The issue is that some in the EU thought that Ireland's interpretation and implementation of its own tax laws gave Ireland an unfair advantage when it came to attracting business. But there was little they could do about that because, per EU rules, Ireland was free to have such tax policies. So the Commission claimed that when it came to Apple, Ireland hadn't actually interpreted its own tax laws but rather given Apple a special deal which allowed Apple to do things which otherwise wouldn't have been allowed under Irish tax laws. The problem is, the Commission couldn't demonstrate that what Apple was allowed to do was actually contrary to Irish tax laws.
The core of the issue is the method used to allocate profit (for tax accounting purposes) between related parties - in this case between the non-Irish branches and the Irish branches of Irish corporations. Oversimplifying a bit: Ireland allowed Apple to use a cost-plus method to do that. It figured out the expenses of the Irish branches and then assigned it a certain amount of profit on top of those expenses. Frankly, considering the relatively rudimentary functions that the Irish branches fulfilled, that's a fairly reasonable way of determining profit allocation between related parties. Regardless, it's what Ireland said was allowed. That, rather than whether its a reasonable method, is what matters here.

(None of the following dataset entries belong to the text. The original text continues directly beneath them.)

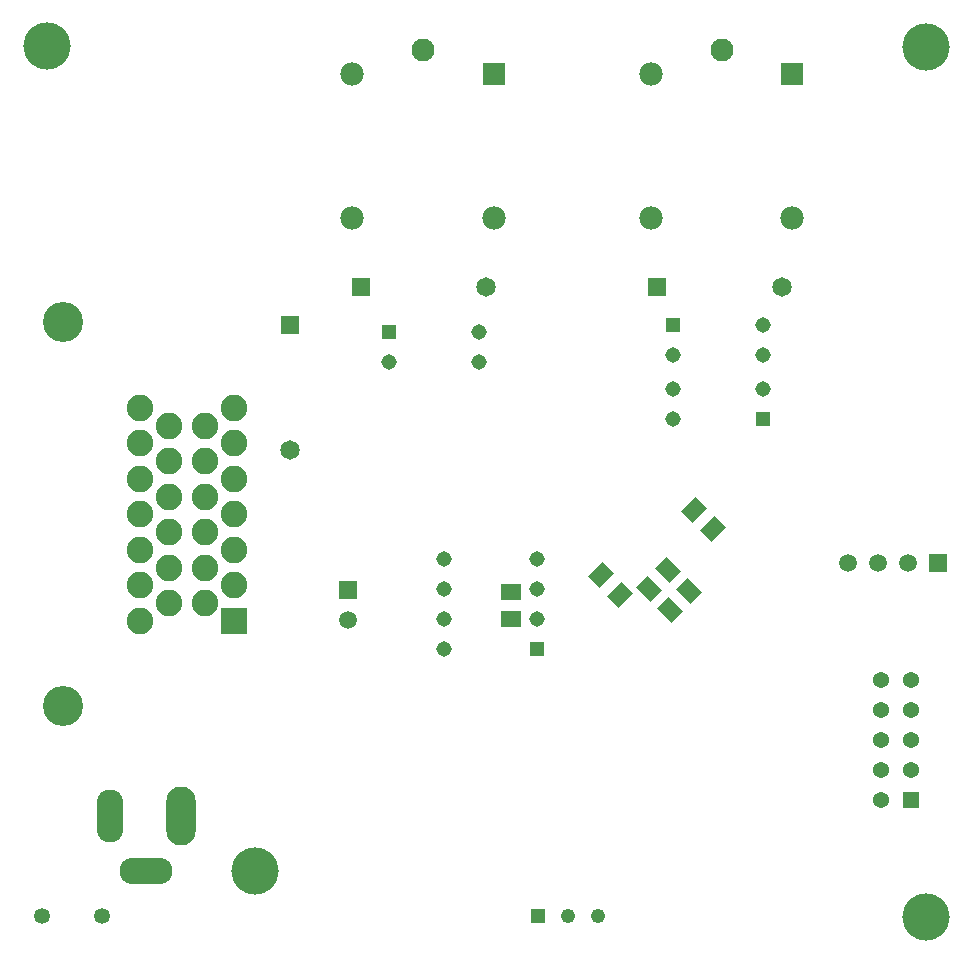
<source format=gbr>
%TF.GenerationSoftware,Altium Limited,Altium Designer,21.8.1 (53)*%
G04 Layer_Color=255*
%FSLAX45Y45*%
%MOMM*%
%TF.SameCoordinates,385564F4-8892-4696-B1AD-25C4AC7C7797*%
%TF.FilePolarity,Positive*%
%TF.FileFunction,Pads,Bot*%
%TF.Part,Single*%
G01*
G75*
%TA.AperFunction,SMDPad,CuDef*%
%ADD27R,1.70000X1.40000*%
G04:AMPARAMS|DCode=28|XSize=1.4mm|YSize=1.7mm|CornerRadius=0mm|HoleSize=0mm|Usage=FLASHONLY|Rotation=135.000|XOffset=0mm|YOffset=0mm|HoleType=Round|Shape=Rectangle|*
%AMROTATEDRECTD28*
4,1,4,1.09602,0.10607,-0.10607,-1.09602,-1.09602,-0.10607,0.10607,1.09602,1.09602,0.10607,0.0*
%
%ADD28ROTATEDRECTD28*%

G04:AMPARAMS|DCode=30|XSize=1.4mm|YSize=1.7mm|CornerRadius=0mm|HoleSize=0mm|Usage=FLASHONLY|Rotation=225.000|XOffset=0mm|YOffset=0mm|HoleType=Round|Shape=Rectangle|*
%AMROTATEDRECTD30*
4,1,4,-0.10607,1.09602,1.09602,-0.10607,0.10607,-1.09602,-1.09602,0.10607,-0.10607,1.09602,0.0*
%
%ADD30ROTATEDRECTD30*%

%TA.AperFunction,ComponentPad*%
%ADD51C,1.30800*%
%ADD52R,1.30800X1.30800*%
%ADD53C,1.50000*%
%ADD54R,1.50000X1.50000*%
%ADD55C,1.37000*%
%ADD56R,1.37000X1.37000*%
%ADD57C,1.65000*%
%ADD58R,1.65000X1.65000*%
%ADD59R,1.98000X1.98000*%
%ADD60C,1.93500*%
%ADD61C,1.98000*%
%ADD62R,2.25000X2.25000*%
%ADD63C,2.25000*%
%ADD64C,3.40000*%
%ADD65R,1.50000X1.50000*%
%ADD66C,1.35000*%
%ADD67R,1.65000X1.65000*%
%ADD68R,1.21800X1.21800*%
%ADD69C,1.21800*%
%ADD70O,2.50000X5.00000*%
%ADD71O,4.50000X2.25000*%
%ADD72O,2.25000X4.50000*%
%TA.AperFunction,WasherPad*%
%ADD73C,4.00000*%
D27*
X4218940Y4345940D02*
D03*
Y4117340D02*
D03*
D28*
X5930442Y4877258D02*
D03*
X5768798Y5038902D02*
D03*
X4978858Y4482642D02*
D03*
X5140502Y4320998D02*
D03*
D30*
X5387798Y4366718D02*
D03*
X5549442Y4528362D02*
D03*
X5565598Y4188918D02*
D03*
X5727242Y4350562D02*
D03*
D51*
X3651479Y4112520D02*
D03*
Y4366520D02*
D03*
Y3858520D02*
D03*
Y4620520D02*
D03*
X4438480D02*
D03*
Y4112520D02*
D03*
Y4366520D02*
D03*
X3947600Y6289300D02*
D03*
X3185600D02*
D03*
X3947600Y6543300D02*
D03*
X5588000Y6065520D02*
D03*
X6350000D02*
D03*
X5588000Y5811520D02*
D03*
X6348972Y6352000D02*
D03*
X5586972D02*
D03*
X6348972Y6606000D02*
D03*
D52*
X4438480Y3858520D02*
D03*
X3185600Y6543300D02*
D03*
X6350000Y5811520D02*
D03*
X5586972Y6606000D02*
D03*
D53*
X7073900Y4584700D02*
D03*
X7327900D02*
D03*
X7581900D02*
D03*
X2834640Y4107180D02*
D03*
D54*
X7835900Y4584700D02*
D03*
D55*
X7353300Y3601720D02*
D03*
X7607300D02*
D03*
X7353300Y3347720D02*
D03*
X7607300D02*
D03*
X7353300Y3093720D02*
D03*
X7607300D02*
D03*
X7353300Y2839720D02*
D03*
X7607300D02*
D03*
X7353300Y2585720D02*
D03*
D56*
X7607300D02*
D03*
D57*
X6511576Y6925000D02*
D03*
X2350000Y5545000D02*
D03*
X4005000Y6925000D02*
D03*
D58*
X5451576Y6925000D02*
D03*
X2945000Y6925000D02*
D03*
D59*
X6600040Y8730780D02*
D03*
X4075000D02*
D03*
D60*
X6000040Y8930780D02*
D03*
X3475000D02*
D03*
D61*
X5400040Y8730780D02*
D03*
Y7510780D02*
D03*
X6600040D02*
D03*
X4075000D02*
D03*
X2875000D02*
D03*
Y8730780D02*
D03*
D62*
X1875000Y4100000D02*
D03*
D63*
Y4400000D02*
D03*
Y4700000D02*
D03*
Y5000000D02*
D03*
Y5300000D02*
D03*
Y5600000D02*
D03*
Y5900000D02*
D03*
X1625000Y4250000D02*
D03*
Y4550000D02*
D03*
Y4850000D02*
D03*
Y5150000D02*
D03*
Y5450000D02*
D03*
Y5750000D02*
D03*
X1325000Y4250000D02*
D03*
Y4550000D02*
D03*
Y4850000D02*
D03*
Y5150000D02*
D03*
Y5450000D02*
D03*
Y5750000D02*
D03*
X1075000Y4100000D02*
D03*
Y4400000D02*
D03*
Y4700000D02*
D03*
Y5000000D02*
D03*
Y5300000D02*
D03*
Y5600000D02*
D03*
Y5900000D02*
D03*
D64*
X425000Y3375000D02*
D03*
Y6625000D02*
D03*
D65*
X2834640Y4361180D02*
D03*
D66*
X246000Y1600000D02*
D03*
X754000D02*
D03*
D67*
X2350000Y6605000D02*
D03*
D68*
X4443800Y1600200D02*
D03*
D69*
X4697800D02*
D03*
X4951800D02*
D03*
D70*
X1425000Y2450000D02*
D03*
D71*
X1125000Y1980000D02*
D03*
D72*
X825000Y2450000D02*
D03*
D73*
X2052320Y1978660D02*
D03*
X7734296Y1587500D02*
D03*
X287434Y8962857D02*
D03*
X7734296Y8956307D02*
D03*
%TF.MD5,57320657089ba0765e88f640cd2896c1*%
M02*

</source>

The Commissions' justification for its finding that Ireland had given Apple a special deal, rather than just interpreting how its own tax policies might apply to Apple's situation, is basically this: We (and many other smart people) think Ireland's supposed interpretation of its own tax policies would make for really bad tax policies and (in combination with other Irish tax policies) lead to (what we'd consider to be) undesirable results. So, because we think Ireland's tax policies - as it claims to have interpreted them - are bad, we don't think Ireland actually would have interpreted them in that way. So it's lying when it says it did interpret them that way. To be clear, Ireland had the right to interpret them that way if it wanted to. We can't stop Ireland from, or punish Ireland for, having such tax policies. But it can't have actually had those policies which it claims it did. It had to have had the tax policies (as interpreted) which we think would have made more sense, and then given Apple special treatment contrary to them.

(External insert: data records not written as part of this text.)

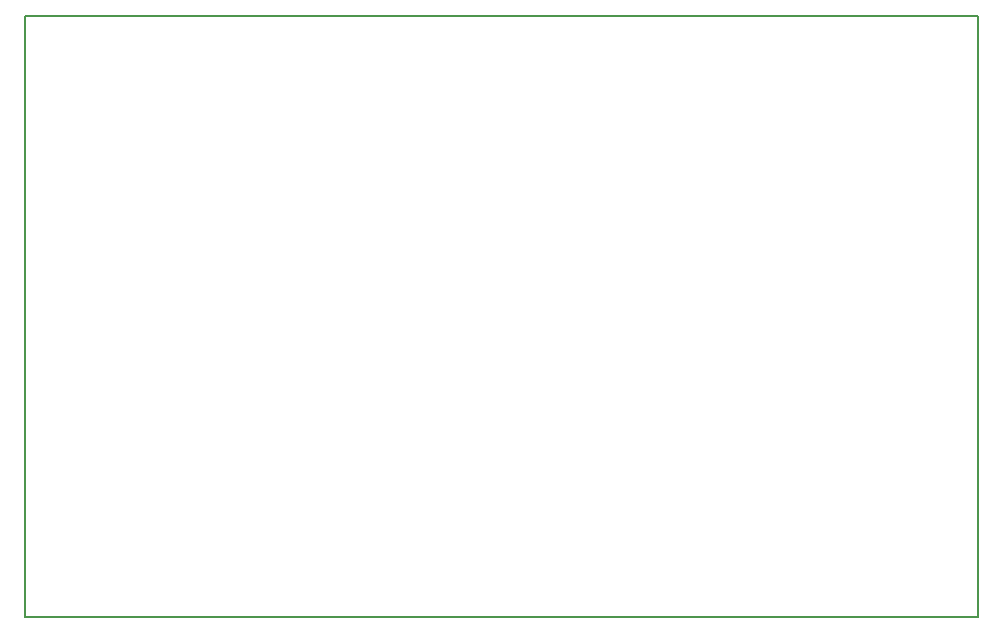
<source format=gbr>
G04 #@! TF.FileFunction,Profile,NP*
%FSLAX46Y46*%
G04 Gerber Fmt 4.6, Leading zero omitted, Abs format (unit mm)*
G04 Created by KiCad (PCBNEW no-vcs-found-product) date Fri Nov  4 22:39:12 2016*
%MOMM*%
%LPD*%
G01*
G04 APERTURE LIST*
%ADD10C,0.100000*%
%ADD11C,0.150000*%
G04 APERTURE END LIST*
D10*
D11*
X130700000Y-100000000D02*
X50000000Y-100000000D01*
X130700000Y-150900000D02*
X130700000Y-100000000D01*
X50000000Y-150900000D02*
X130700000Y-150900000D01*
X50000000Y-100000000D02*
X50000000Y-150900000D01*
M02*

</source>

That's it. The Commission, in essence, argued that Ireland wouldn't have interpreted its own tax policies the way Ireland claims to have because the Commission (and others) think that would have made for bad tax policies. Wahla! The Commission thereby demonstrated that Ireland was lying about its own interpretation of its own tax policies and had given Apple a special deal.
To quote an old Wendy's commercial: Where's the beef?
The answer is, there isn't any. The Commission didn't demonstrate that the accounting method Apple was allowed to use was contrary to Irish tax law and policy. It just pretended that it had demonstrated that.